West Vancouver Outlook answers that didn’t get published

The first round of questions to candidates did not include me because they didn’t ask me in time. So to answer the questions that are detailed in this article, I offer my answers to the public as well.

Here is the original article:

http://www.bclocalnews.com/greater_vancouver/northshoreoutlook/news/119002859.html

Here are my answers:

1. What are the main election issues facing the residents of North Vancouver?

By clear voter selection, the main single issue facing the residents of the entire North Shore which spans two electoral districts is the economy. This issue is mirrored in the Canadian national consciousness. My short answer is something that people understand and agree with immediately: A healthy economy is predicated on a healthy environment. Having a healthy environment is like money in the bank – you can retain confidence in your capabilities to adjust and be flexible with unexpected changes in your life. A monetary buffer to assist decision making is crucial to avoid mistakes that will compromise your wellbeing and the wellbeing of others.

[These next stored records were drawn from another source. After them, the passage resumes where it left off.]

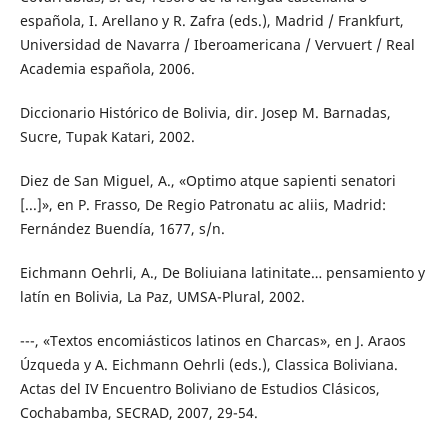
española, I. Arellano y R. Zafra (eds.), Madrid / Frankfurt,
Universidad de Navarra / Iberoamericana / Vervuert / Real
Academia española, 2006.
Diccionario Histórico de Bolivia, dir. Josep M. Barnadas,
Sucre, Tupak Katari, 2002.
Diez de San Miguel, A., «Optimo atque sapienti senatori
[...]», en P. Frasso, De Regio Patronatu ac aliis, Madrid:
Fernández Buendía, 1677, s/n.
Eichmann Oehrli, A., De Boliuiana latinitate… pensamiento y
latín en Bolivia, La Paz, UMSA-Plural, 2002.
---, «Textos encomiásticos latinos en Charcas», en J. Araos
Úzqueda y A. Eichmann Oehrli (eds.), Classica Boliviana.
Actas del IV Encuentro Boliviano de Estudios Clásicos,
Cochabamba, SECRAD, 2007, 29-54.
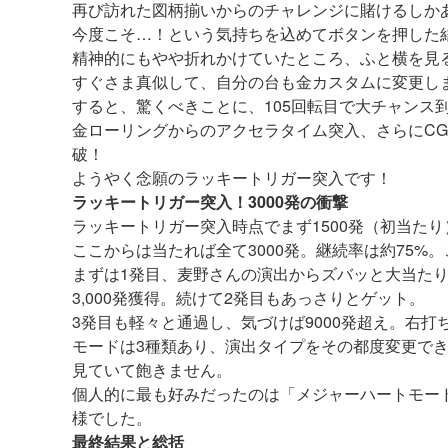
再び訪れた図柄揃いからのチャレンジに賭けるしか
今度こそ…！という気持ちを込めてボタンを押した
精神的にもやや折れかけていたところ、ふと横を見
すぐさま真似して、自分の台も金カスタムに変更し
すると、驚くべきことに、105回転目で大チャンス
金ローリングからのアクセラタイム突入、さらにC
破！
ようやく念願のラッキートリガー突入です！
ラッキートリガー突入！3000発の衝撃
ラッキートリガー突入時点でまず1500発（初当たり）
ここからは当たれば全て3000発。継続率は約75
まずは1発目、麦野さんの演出からズバッと大当た
3,000発獲得。続けて2発目もあっさりとゲット。
3発目も軽々と通過し、気づけば9000発超え。右
モードは3種類あり、演出タイプをその都度変更で
見ていて飽きません。
個人的に最も好みだったのは「メジャーハートモー
様でした。
最終結果と総括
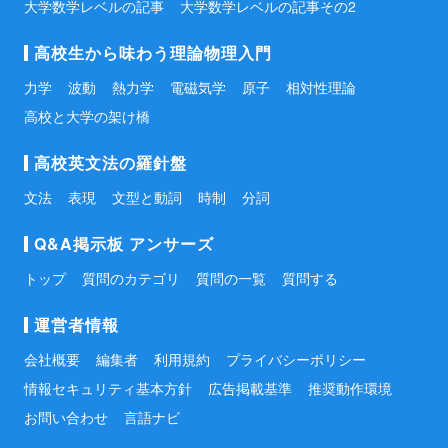
大学数学レベルの記事
大学数学レベルの記事その2
高校生から味わう理論物理入門
力学
波動
熱力学
電磁気学
原子
相対性理論
高校と大学の架け橋
高校英文法の羅針盤
文法
表現
文型と動詞
時制
分詞
Q&A掲示板 アンサーズ
トップ
質問のカテゴリ
質問の一覧
質問する
運営者情報
会社概要
編集者
利用規約
プライバシーポリシー
情報セキュリティ基本方針
広告掲載基準
推奨動作環境
お問い合わせ
言語ナビ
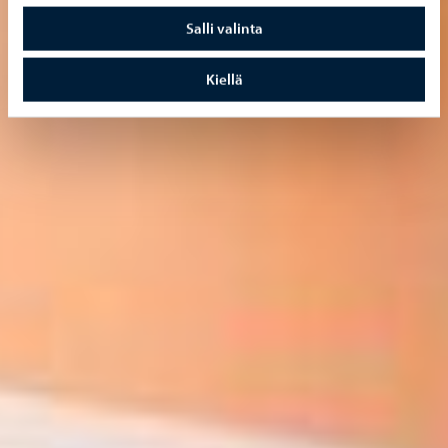
Salli valinta
Kiellä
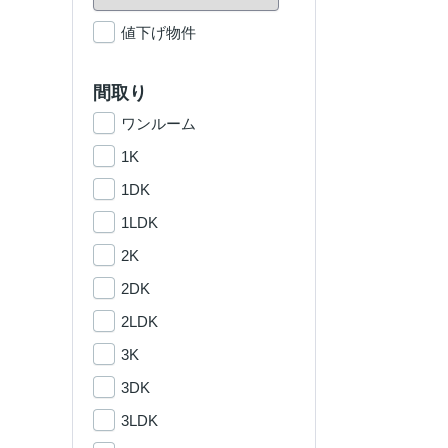
値下げ物件
間取り
ワンルーム
1K
1DK
1LDK
2K
2DK
2LDK
3K
3DK
3LDK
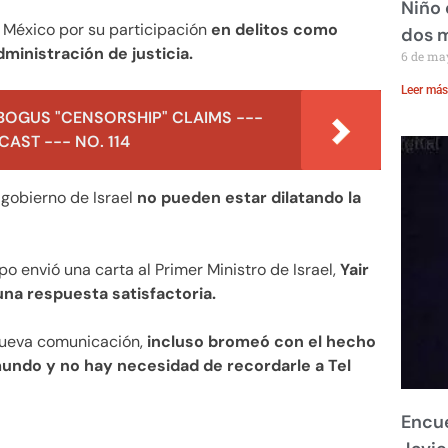
Niño 
 México por su participación
en delitos como
dos 
dministración de justicia.
6 de ma
Leer más
BOGUS "CENSORSHIP" CLAIMS ---
AST --- NO. 114
gobierno de Israel
no pueden estar dilatando la
 envió una carta al Primer Ministro de Israel,
Yair
una respuesta satisfactoria.
nueva comunicación,
incluso bromeó con el hecho
mundo y no hay necesidad de recordarle a Tel
Encue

2. How will you ensure that these issues will be addressed by the federal government?

Ensuring that these issues will be addressed at the federal level is like managing an election campaign – you conduct research and outreach, you seek consultation from as wide a range of divergent interests as possible, you phone up your friends and supporters and seek strategic connections to gain information and judge where best to apply limited resources to convince the wider public and stakeholders (who “lever pull”) to consider advantageous action for your cause by getting them to think their actions are their own volition.

3. How would you explain politics to your eight-year-old niece or nephew?

This is the best question possible because the primary motivation I and my supporters insist upon is to ensure that we leave a liveable planet to our children and children’s children. Our efforts and actions now determine the legacy we leave our children. I tend to agree with Gabor Mate, children are still in cognitive development well into adolescence, so keep it short and simple: “Politics is the way we make friends.”